Authored by foad on Feb 26 2020, 7:17 AM.

Diff Detail

Event Timeline

foad created this revision.Feb 26 2020, 7:17 AM
Herald added a project: Restricted Project. · View Herald TranscriptFeb 26 2020, 7:17 AM
arsenm added inline comments.Feb 26 2020, 7:27 AM
llvm/lib/Analysis/ConstantFolding.cpp
1810

This should match the instruction behavior (although I guess we can ignore the bug on SI)

1811–1814

The specs aren't necessarily relevant here, since this just needs to match the instruction behavior. Talking about the min when it isn't here is potentially confusing

foad marked an inline comment as done.Feb 26 2020, 7:46 AM
foad added inline comments.
llvm/lib/Analysis/ConstantFolding.cpp
1810

Is there a good public reference for that? The Vega ISA Reference Guide doesn't go into much detail.

arsenm added inline comments.Feb 26 2020, 7:56 AM
llvm/lib/Analysis/ConstantFolding.cpp
1810

This is always a problem, and no. I just go by this comment:

// V_FRACT is buggy on SI, so the F32 version is never used and (x-floor(x)) is
// used instead.
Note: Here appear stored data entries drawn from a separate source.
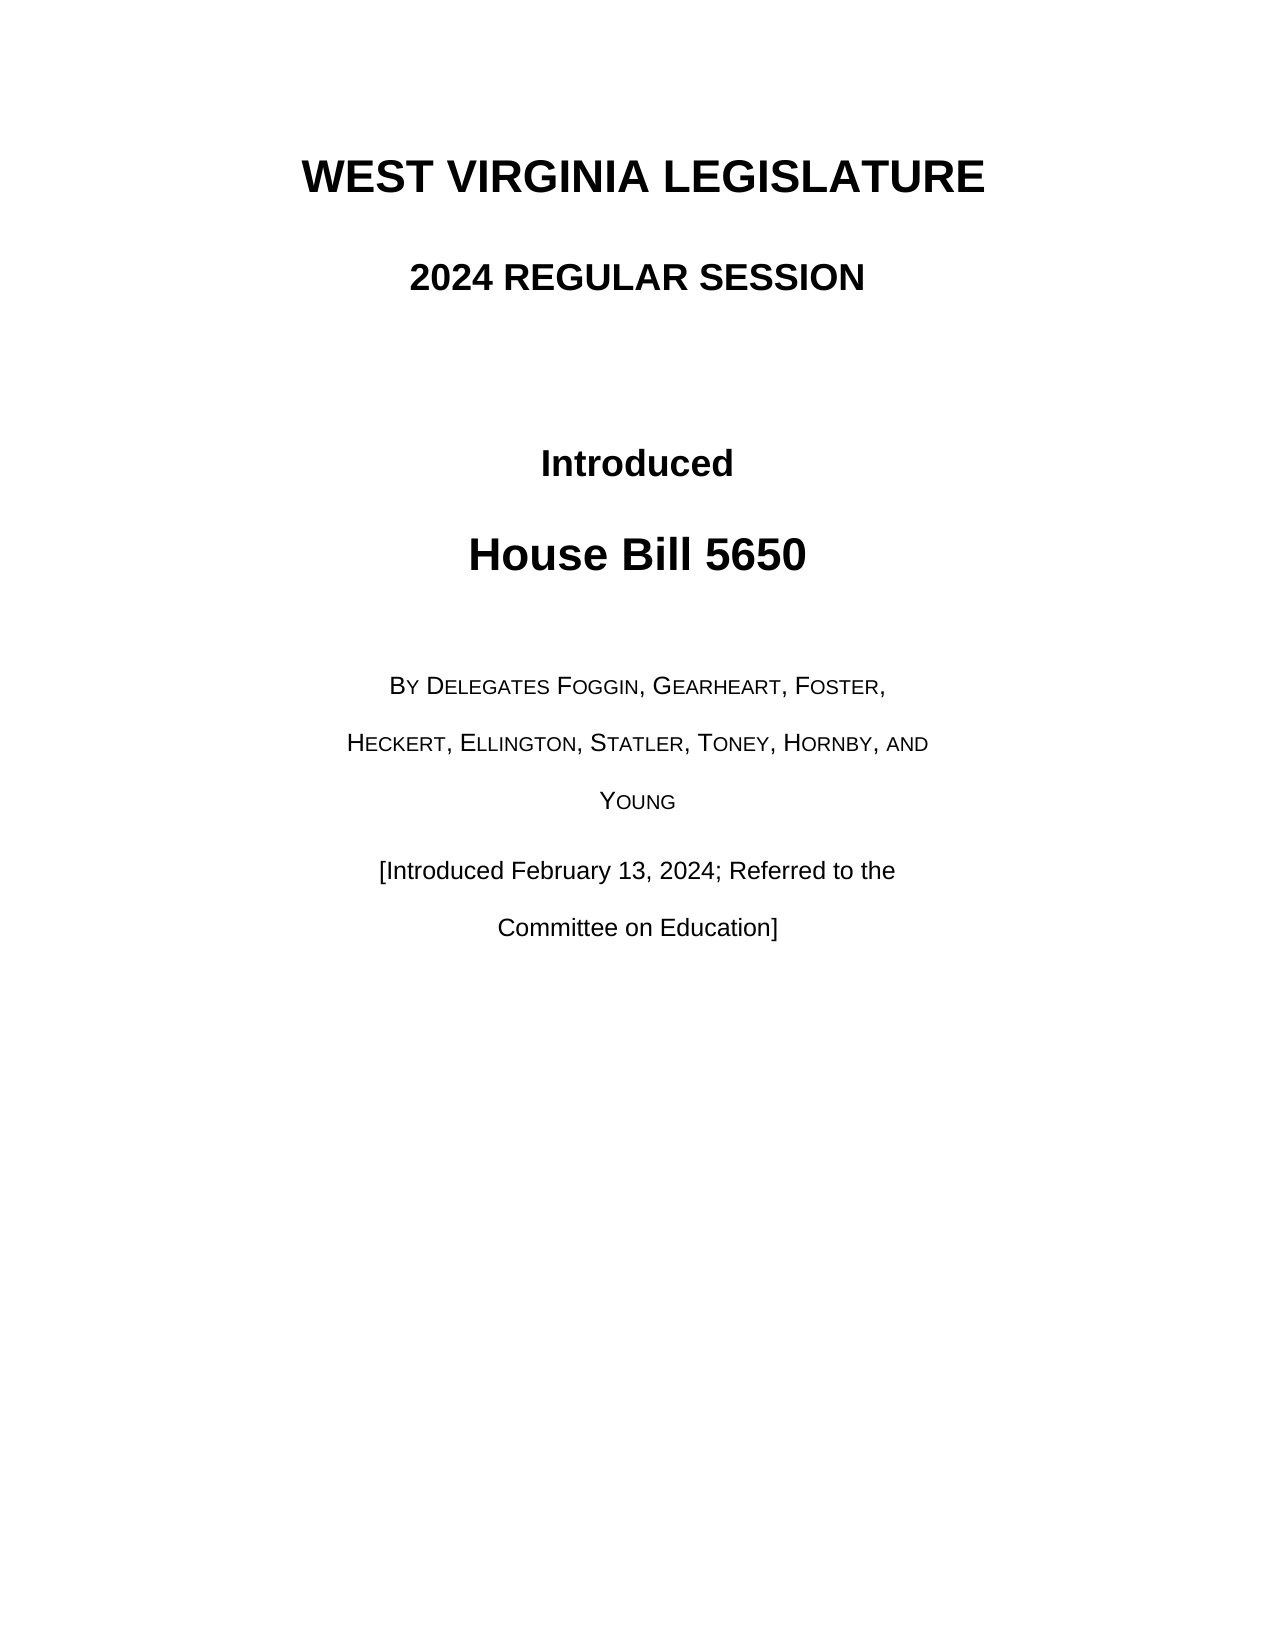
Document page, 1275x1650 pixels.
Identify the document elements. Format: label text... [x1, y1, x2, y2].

text By [337, 671, 937, 814]
text [] [337, 856, 937, 942]
title WEST VIRGINIA LEGISLATURE [150, 150, 1125, 203]
title 2024 REGULAR SESSION [150, 255, 1125, 298]
text Bill [150, 528, 1125, 581]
However, SI doesn't have V_FLOOR_F64, so the most efficient
// way to implement it is using V_FRACT_F64.
// The workaround for the V_FRACT bug is:
//    fract(x) = isnan(x) ? x : min(V_FRACT(x), 0.99999999999999999)

// Convert floor(x) to (x - fract(x))
foad updated this revision to Diff 246767.Feb 26 2020, 9:33 AM
foad marked an inline comment as done.

Implement the OpenCL-like behaviour.

foad marked 3 inline comments as done.Feb 26 2020, 9:33 AM
foad added inline comments.
llvm/lib/Analysis/ConstantFolding.cpp
1810

OK, so it sounds like the (non-buggy) hardware uses the same trick as the OpenCL definition, to avoid ever returning 1.0. I'll try to confirm that on some real hardware.

foad marked 2 inline comments as done.Feb 27 2020, 6:16 AM
foad added inline comments.
llvm/lib/Analysis/ConstantFolding.cpp
1810

I've confirmed this for f16 and f32 types, on some real gfx9 hardware.

arsenm accepted this revision.Feb 27 2020, 6:26 AM
This revision is now accepted and ready to land.Feb 27 2020, 6:26 AM
foad marked an inline comment as done.Feb 27 2020, 6:36 AM
foad added inline comments.
llvm/lib/Analysis/ConstantFolding.cpp
1810

... and confirmed for f64 too.

This revision was automatically updated to reflect the committed changes.